Girls high schools in Dhaka city.
A total of 384 girls, aged from 10 to 16 years, who were students of classes VI to IX of 12 girls high schools in Dhaka city were selected by systematic random sampling. Nutrient intake was assessed using the 24-h recall method and the usual pattern of food intake was examined using a 7-day food frequency questionnaire.

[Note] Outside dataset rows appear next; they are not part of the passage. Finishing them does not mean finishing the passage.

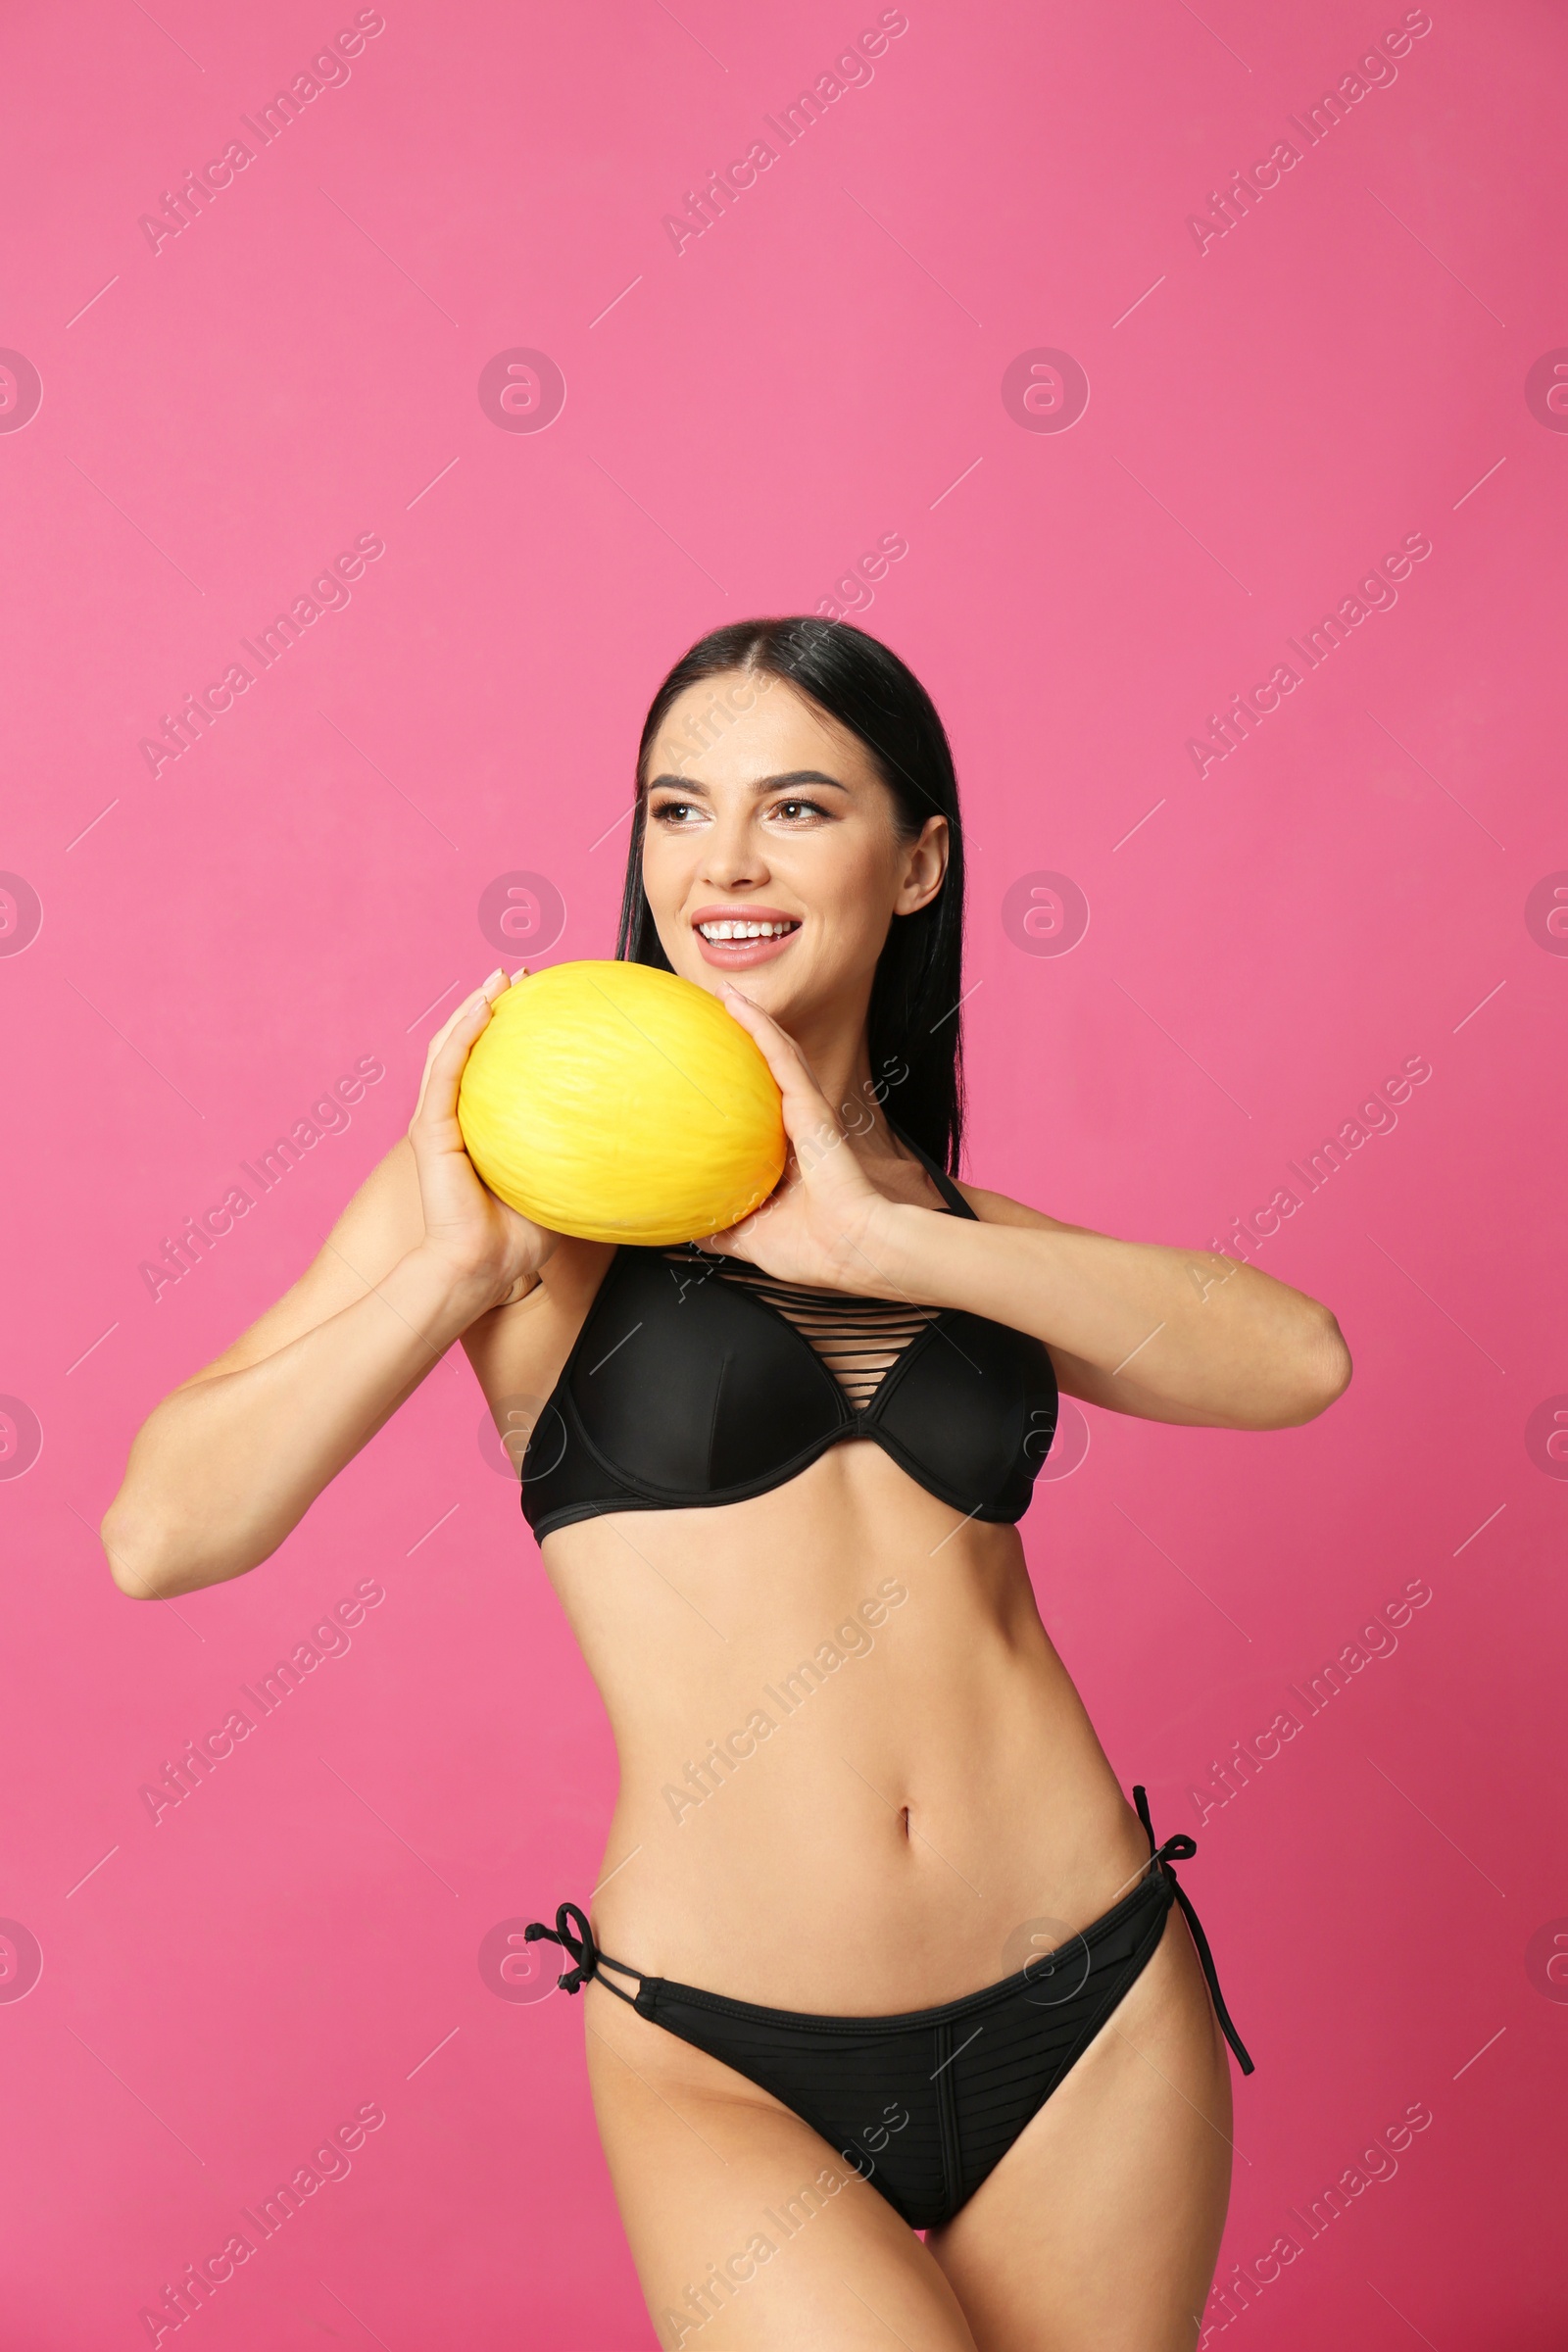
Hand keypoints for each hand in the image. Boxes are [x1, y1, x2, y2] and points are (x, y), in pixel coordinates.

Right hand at [408, 967, 559, 1307]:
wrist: (479, 1268)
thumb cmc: (514, 1243)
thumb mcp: (558, 1193)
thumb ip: (578, 1165)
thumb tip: (631, 1147)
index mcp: (481, 1132)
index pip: (494, 1074)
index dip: (514, 1038)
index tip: (543, 1009)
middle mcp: (457, 1120)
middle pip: (470, 1050)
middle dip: (491, 1008)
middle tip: (520, 979)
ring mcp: (440, 1121)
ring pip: (450, 1050)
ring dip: (472, 1009)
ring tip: (497, 980)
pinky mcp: (430, 1129)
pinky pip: (446, 1070)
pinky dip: (462, 1035)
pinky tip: (481, 1008)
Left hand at [702, 985, 898, 1293]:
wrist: (855, 1249)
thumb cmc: (816, 1249)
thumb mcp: (752, 1239)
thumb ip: (723, 1228)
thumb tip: (689, 1227)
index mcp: (790, 1157)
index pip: (762, 1112)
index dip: (743, 1089)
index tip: (713, 1073)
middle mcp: (799, 1129)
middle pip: (772, 1074)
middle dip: (748, 1042)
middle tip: (717, 1018)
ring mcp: (807, 1114)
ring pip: (779, 1055)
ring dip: (754, 1022)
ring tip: (727, 997)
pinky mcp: (810, 1107)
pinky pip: (781, 1058)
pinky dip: (761, 1028)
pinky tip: (737, 1005)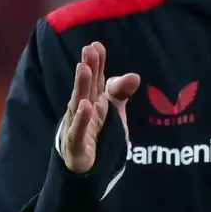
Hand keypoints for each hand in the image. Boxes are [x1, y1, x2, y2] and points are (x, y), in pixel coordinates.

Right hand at [57, 41, 140, 174]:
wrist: (84, 166)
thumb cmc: (97, 133)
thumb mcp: (113, 111)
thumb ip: (120, 92)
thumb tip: (134, 75)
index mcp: (92, 100)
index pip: (95, 80)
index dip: (96, 63)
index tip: (96, 45)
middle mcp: (82, 110)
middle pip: (86, 88)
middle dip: (87, 69)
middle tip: (88, 50)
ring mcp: (77, 126)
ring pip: (78, 104)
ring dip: (80, 86)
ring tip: (84, 68)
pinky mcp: (75, 146)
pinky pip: (78, 131)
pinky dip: (81, 119)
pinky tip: (85, 106)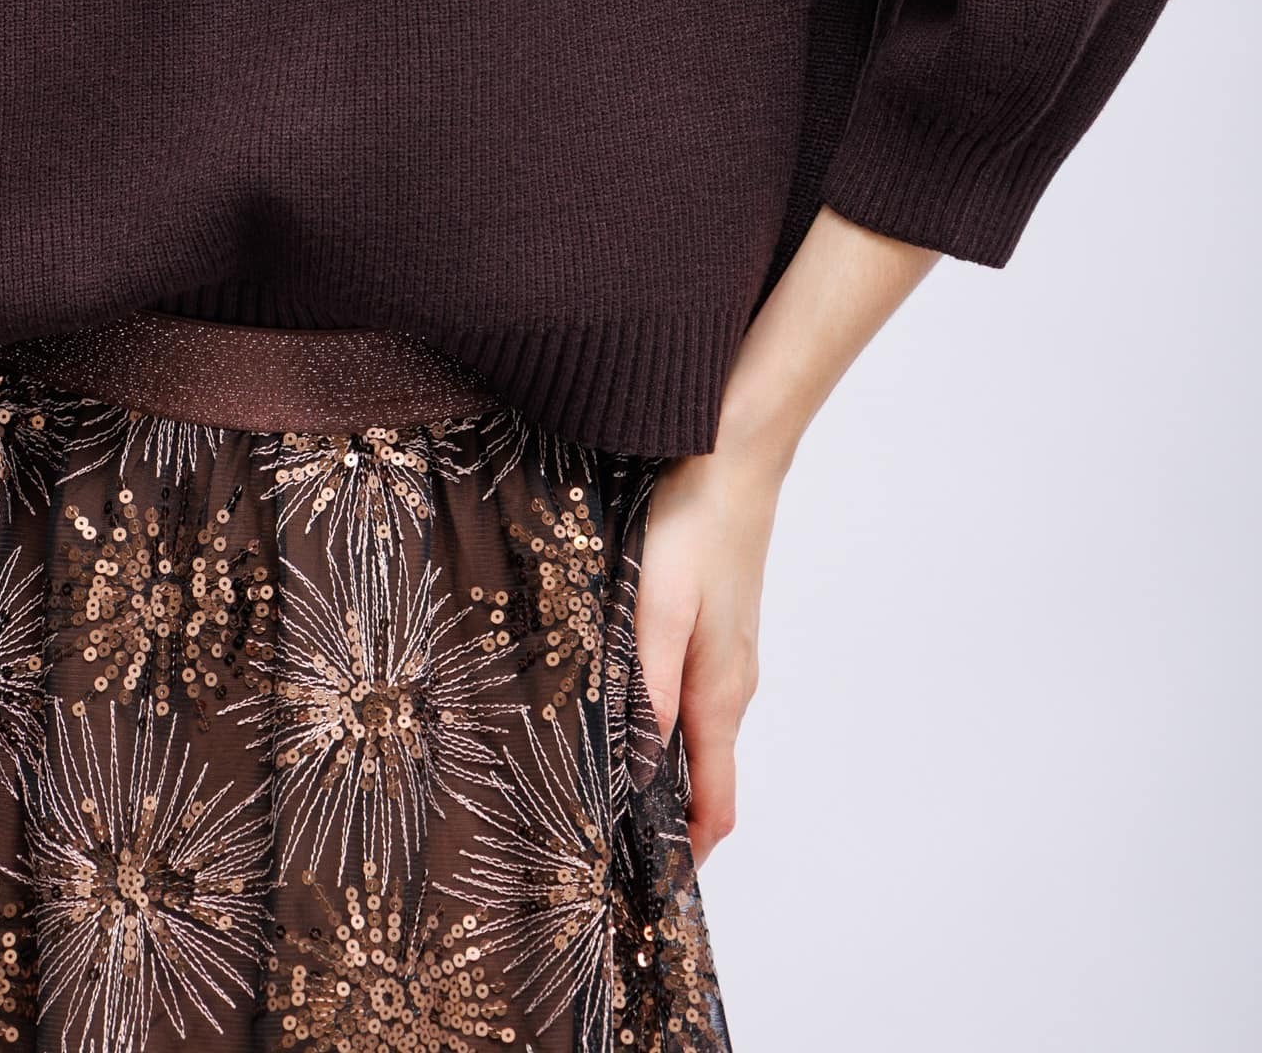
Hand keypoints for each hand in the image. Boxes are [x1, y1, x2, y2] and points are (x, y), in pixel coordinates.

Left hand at [630, 439, 780, 864]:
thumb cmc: (694, 527)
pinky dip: (668, 722)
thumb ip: (649, 691)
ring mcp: (729, 655)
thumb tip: (639, 772)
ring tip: (607, 782)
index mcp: (719, 695)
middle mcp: (732, 685)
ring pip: (700, 735)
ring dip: (665, 768)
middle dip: (668, 817)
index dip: (688, 852)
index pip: (717, 805)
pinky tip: (627, 704)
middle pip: (708, 778)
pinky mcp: (718, 625)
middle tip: (607, 840)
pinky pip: (696, 696)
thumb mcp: (657, 610)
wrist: (734, 454)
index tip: (647, 885)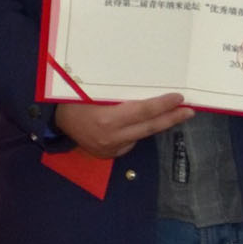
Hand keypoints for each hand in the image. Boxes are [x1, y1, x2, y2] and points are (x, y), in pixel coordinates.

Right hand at [53, 94, 192, 157]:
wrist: (53, 120)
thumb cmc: (72, 99)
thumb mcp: (94, 92)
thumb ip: (118, 95)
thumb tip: (147, 88)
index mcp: (107, 120)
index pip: (143, 111)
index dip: (163, 105)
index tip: (179, 98)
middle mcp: (111, 137)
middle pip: (149, 127)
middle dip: (171, 118)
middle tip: (189, 112)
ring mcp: (110, 148)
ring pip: (141, 135)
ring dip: (156, 125)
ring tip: (173, 115)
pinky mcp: (109, 154)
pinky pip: (130, 142)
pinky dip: (136, 132)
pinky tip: (138, 124)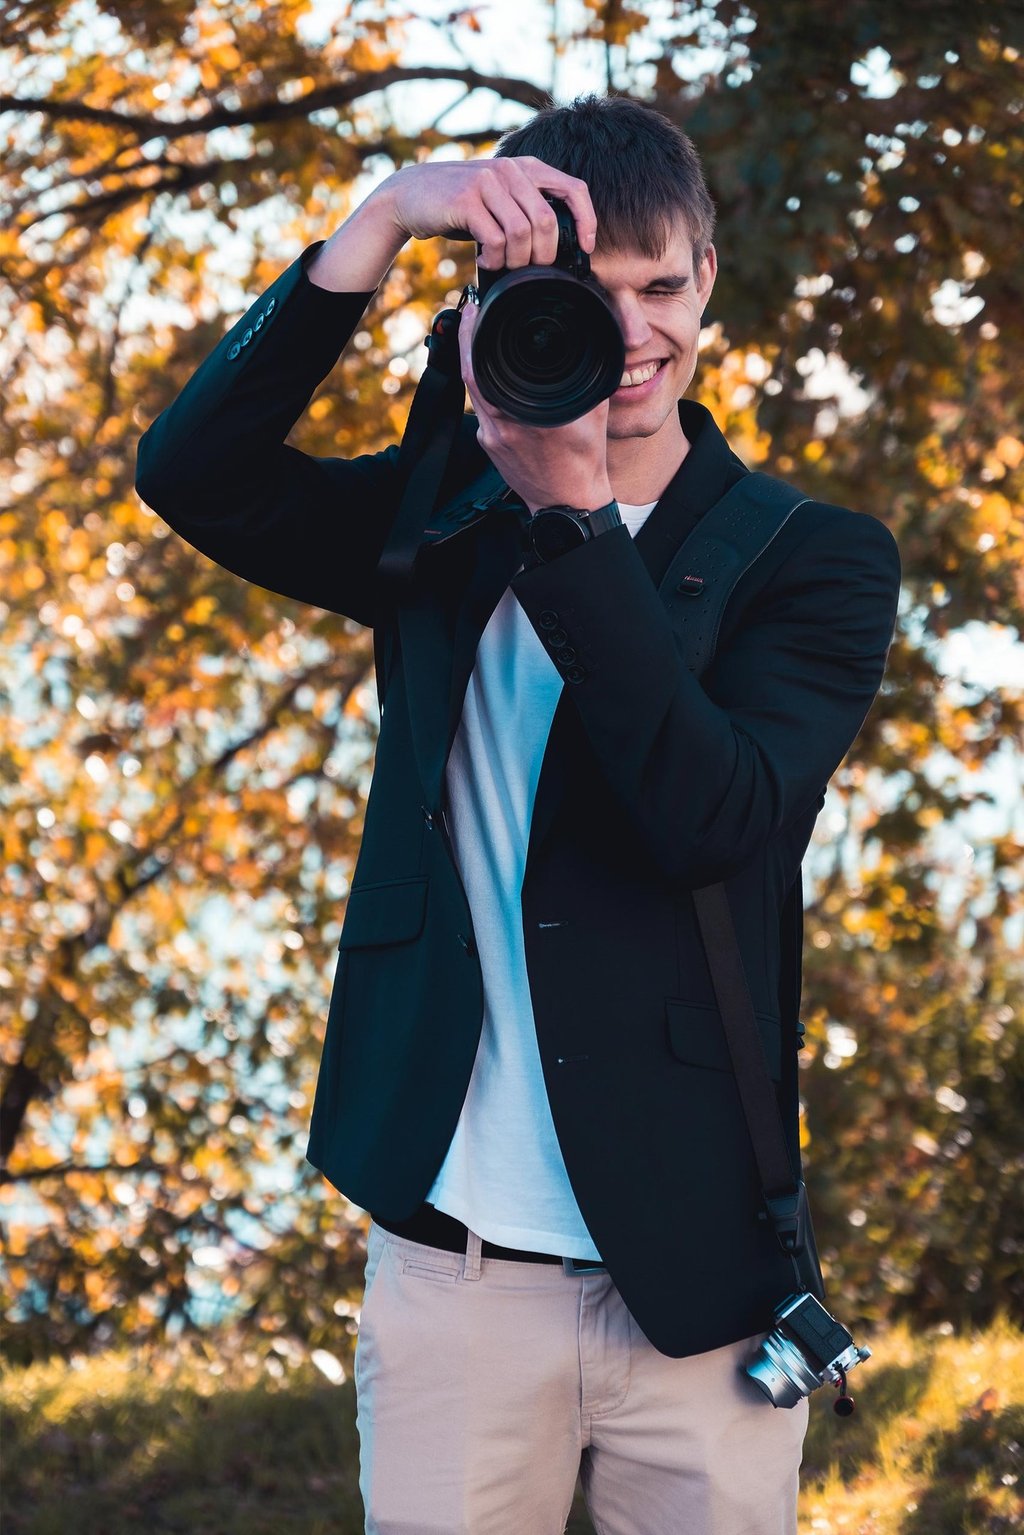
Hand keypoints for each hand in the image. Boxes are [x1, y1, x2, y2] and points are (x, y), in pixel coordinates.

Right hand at [381, 155, 596, 271]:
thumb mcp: (500, 199)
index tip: (586, 248)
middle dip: (543, 256)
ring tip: (503, 265)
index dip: (586, 221)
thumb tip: (559, 248)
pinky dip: (494, 260)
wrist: (411, 195)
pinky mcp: (466, 200)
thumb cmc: (462, 205)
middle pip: (547, 221)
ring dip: (516, 261)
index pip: (574, 189)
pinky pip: (495, 240)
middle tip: (528, 269)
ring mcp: (488, 182)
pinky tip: (484, 261)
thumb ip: (527, 209)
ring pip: (523, 233)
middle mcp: (510, 169)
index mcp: (527, 168)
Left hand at [457, 295, 613, 513]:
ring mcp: (490, 438)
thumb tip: (594, 339)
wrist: (568, 504)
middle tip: (471, 313)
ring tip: (478, 337)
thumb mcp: (593, 410)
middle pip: (469, 374)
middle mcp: (501, 427)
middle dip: (467, 340)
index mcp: (526, 415)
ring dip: (471, 362)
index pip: (483, 366)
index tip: (473, 308)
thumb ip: (589, 374)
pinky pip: (480, 409)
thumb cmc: (584, 461)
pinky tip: (491, 375)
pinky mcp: (488, 446)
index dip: (472, 334)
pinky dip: (482, 387)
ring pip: (472, 391)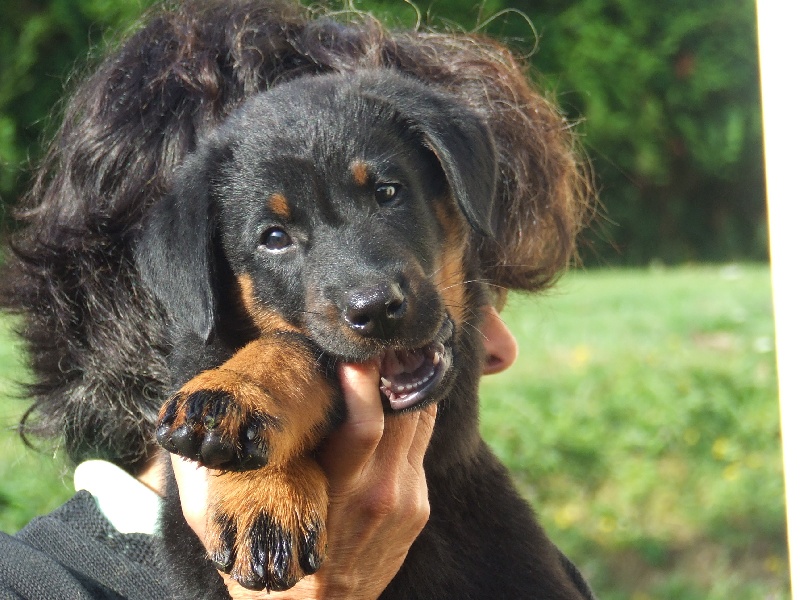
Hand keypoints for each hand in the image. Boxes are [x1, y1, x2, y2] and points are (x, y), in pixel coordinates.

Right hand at [170, 305, 515, 598]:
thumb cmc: (264, 568)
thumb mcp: (222, 529)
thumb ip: (200, 479)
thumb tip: (176, 431)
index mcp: (334, 493)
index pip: (365, 425)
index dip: (366, 381)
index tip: (356, 351)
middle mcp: (379, 494)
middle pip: (405, 414)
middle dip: (396, 371)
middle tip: (382, 339)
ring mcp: (405, 501)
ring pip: (422, 424)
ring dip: (408, 388)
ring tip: (392, 356)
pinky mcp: (419, 507)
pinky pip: (422, 445)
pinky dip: (412, 415)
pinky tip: (394, 398)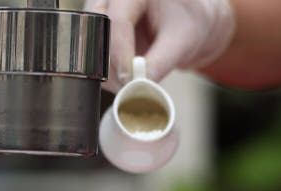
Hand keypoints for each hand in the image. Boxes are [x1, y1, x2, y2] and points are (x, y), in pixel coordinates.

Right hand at [86, 0, 235, 90]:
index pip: (118, 19)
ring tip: (131, 85)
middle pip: (96, 31)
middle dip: (111, 63)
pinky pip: (95, 57)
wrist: (188, 24)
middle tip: (128, 86)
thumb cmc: (189, 22)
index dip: (121, 51)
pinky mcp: (100, 34)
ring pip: (91, 46)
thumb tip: (141, 86)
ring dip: (108, 72)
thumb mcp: (182, 41)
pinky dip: (108, 74)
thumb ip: (161, 62)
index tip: (129, 78)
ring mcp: (104, 15)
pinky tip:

The prevalence of undernutrition among the participants assessed as stunting was 10% overall with younger girls being less stunted (2%) than older girls (16%), whereas 16% were thin with relatively more of the younger girls (21%) being thin than of the older girls (12%). Based on the usual pattern of food intake, a substantial proportion of the girls did not consume eggs (26%), milk (35%) or dark green leafy vegetables (20%). By comparison, larger proportions consumed meat (50%) and fish (65%) at least four times a week. For the intake of energy and protein, only 9 and 17% of the girls, respectively, met the recommended daily allowance (RDA). For nearly 77% of the girls, the intake of fat was less than the recommendation. Intakes less than the RDA were found for iron (77% of the girls), calcium (79%), vitamin A (62%), vitamin C (67%), and riboflavin (96%). Based on the food consumption data, cereals were the major source of energy (57%), thiamin (67%), niacin (63%) and iron (37%). Animal sources supplied 50% of dietary protein. Cooking fats were the principal source of fat (67%) in the diet. Milk was the major contributor for riboflavin and preformed vitamin A (retinol). Leafy vegetables and fruits were the main sources of provitamin A (carotenes). The girls from families with less educated parents were more likely to be thin and short for their age. Those girls from families with lower incomes and less educated parents had a dietary pattern which tended to be poor with regard to egg, milk, meat and fruit, with lower intakes of protein, fat and riboflavin.
The findings indicate that the diets of these girls tended to be inadequate both for macronutrients and micronutrients, with significant health implications. There was also a relationship between the family income and the education of the parents with the nutritional status of the girls.